Accordingly, the computational load of the synthesizing unit is
significantly reduced.
[0044] The inventors have gained the insight that the number of
noise parameters used for synthesis can be drastically reduced
without any substantial loss of sound quality. The number of
selected sets can be relatively small, for example 5 out of a total
of 64 (7.8%). In general, the number of selected sets should be at
least approximately 4.5% of the total number to prevent any
perceptible loss of sound quality, although at least 10% is
preferred. If the number of selected sets is further reduced below
approximately 4.5%, the quality of the synthesized sound gradually
decreases but may, for some applications, still be acceptable. It
will be understood that higher percentages, such as 15%, 20%, 30%
or 40% may also be used, although this will increase the
computational load.
[0045] The decision which sets to include and which not, made by
the decision section 21, is made on the basis of a perceptual
relevance value, for example the amplitude (level) of the noise
components, articulation data from the sound bank (controlling the
envelope generator, low frequency oscillator, etc.) and information
from MIDI data, for example note-on velocity and articulation
related controllers. Other perceptual relevance values may also be
utilized. Typically, a number of M sets having the largest
perceptual values are selected, for example the highest noise
amplitudes (or gains).
[0046] Additionally, or alternatively, other parameters from each
set may be used by the decision section 21. For example, sinusoidal
parameters can be used to reduce the number of noise parameters.

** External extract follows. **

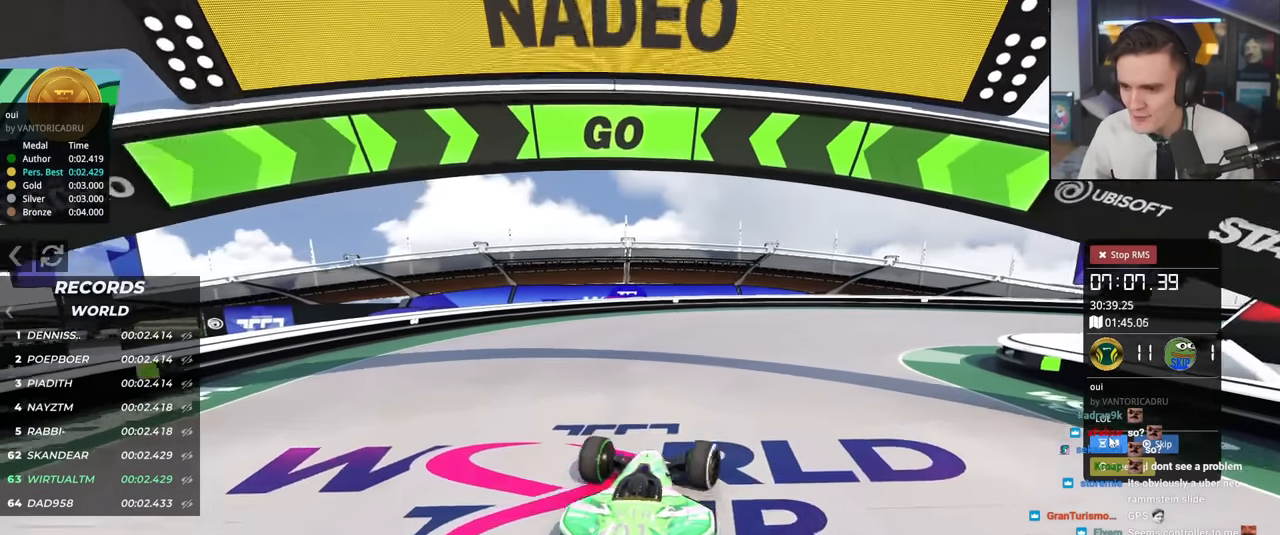
{"keys": ["right", "up"], "events": [[50, "right", "down"]]}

Using sinusoidal (and/or transient) parameters, a masking curve can
be constructed such that noise parameters having an amplitude lower
than the masking curve can be omitted. The noise parameters of a
set may thus be compared with the masking curve. If they fall below
the curve, the noise parameters of the set may be rejected.

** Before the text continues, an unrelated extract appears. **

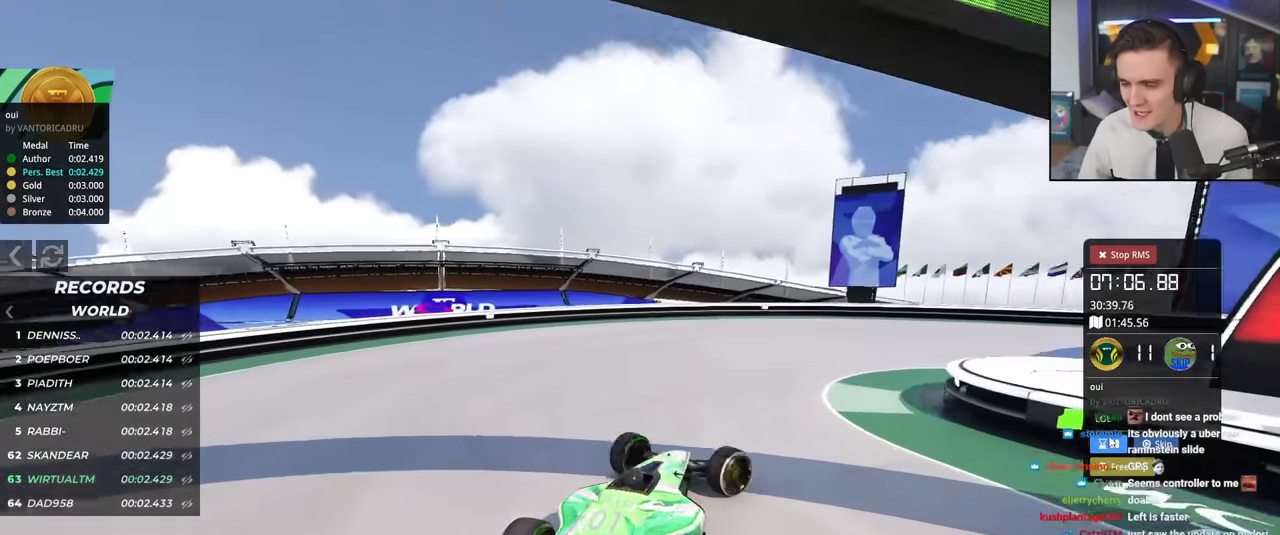
{"keys": ["right", "up"], "events": []}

[0047] It will be understood that the sets S.sub.i (FIG. 2) and the
noise selection and synthesis is typically carried out per time
unit, for example per time frame. The noise parameters, and other
parameters, may therefore refer to a certain time unit only. Time
units, such as time frames, may partially overlap.

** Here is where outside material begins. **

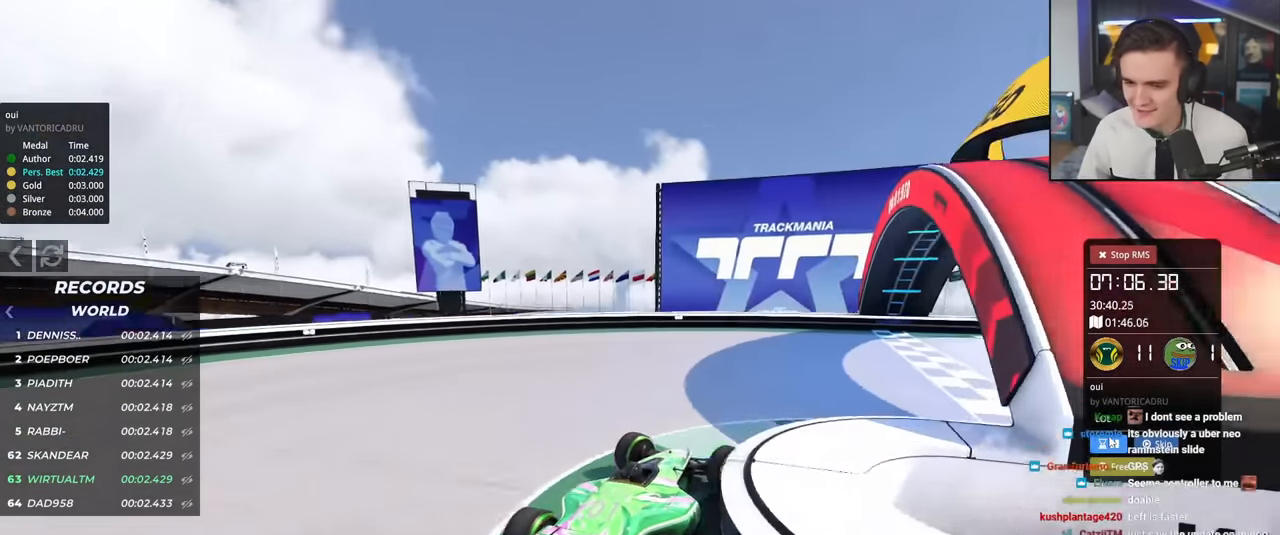
{"keys": ["up"], "events": [[501, "right", "up"]]}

[0048] An exemplary embodiment of the synthesis unit 3 of FIG. 1 is
shown in more detail in FIG. 4. In this embodiment, the noise is
produced using both a temporal (time domain) envelope and a
spectral (frequency domain) envelope.
[0049] Temporal envelope generators 311, 312 and 313 receive
envelope parameters b.sub.i (i=1 . . . M) corresponding with the
selected sets S.sub.i respectively. In accordance with the present
invention, the number M of selected sets is smaller than the number
N of available sets. The temporal envelope parameters b.sub.i
define temporal envelopes which are output by the generators
311-313. Multipliers 331, 332 and 333 multiply the temporal
envelopes by respective gains g.sub.i. The resulting gain adjusted
temporal envelopes are added by an adder 341 and fed to a further
multiplier 339, where they are multiplied with (white) noise
generated by noise generator 350. The resulting noise signal, which
has been temporally shaped but typically has a virtually uniform
spectrum, is fed to an (optional) overlap-and-add circuit 360. In
this circuit, the noise segments of subsequent time frames are
combined to form a continuous signal which is fed to the filter
390.
[0050] As mentioned above, the gains g.sub.1 to g.sub.M correspond
with the selected sets. As there are N available sets, the gains
g.sub.M+1 to g.sub.N correspond with the rejected sets. In the
preferred embodiment illustrated in FIG. 4, the gains g.sub.M+1 to
g.sub.N are not discarded but are used to adjust the gains g.sub.1
to g.sub.M. This gain compensation serves to reduce or even
eliminate the effect of the selection of noise parameters on the
level (that is, amplitude) of the synthesized noise.
[0051] Accordingly, the embodiment of FIG. 4 additionally comprises
an adder 343 and a scaling unit 349. The adder 343 adds the gains
g.sub.M+1 to g.sub.N and feeds the resulting cumulative gain to the
scaling unit 349 where a scaling factor 1/M is applied, M being the
number of selected sets as before, to produce a compensation gain
g.sub.C. This compensation gain g.sub.C is then added to each of
the gains g.sub.1 to g.sub.M by adders 334, 335, . . . , the number
of adders being equal to M. By distributing the cumulative gain of
the rejected components over the selected components, the energy of
the noise remains substantially constant and sound level changes
due to the selection of noise components are avoided.
[0052] It will be understood that the adder 343, the scaling unit
349 and the adders 334, 335, . . . are optional and that in other
embodiments these units may not be present. The scaling unit 349,
if present, may alternatively be arranged between the adder 341 and
the multiplier 339.
[0053] The filter 390, which in the preferred embodiment is a
Laguerre filter, serves to spectrally shape the noise signal.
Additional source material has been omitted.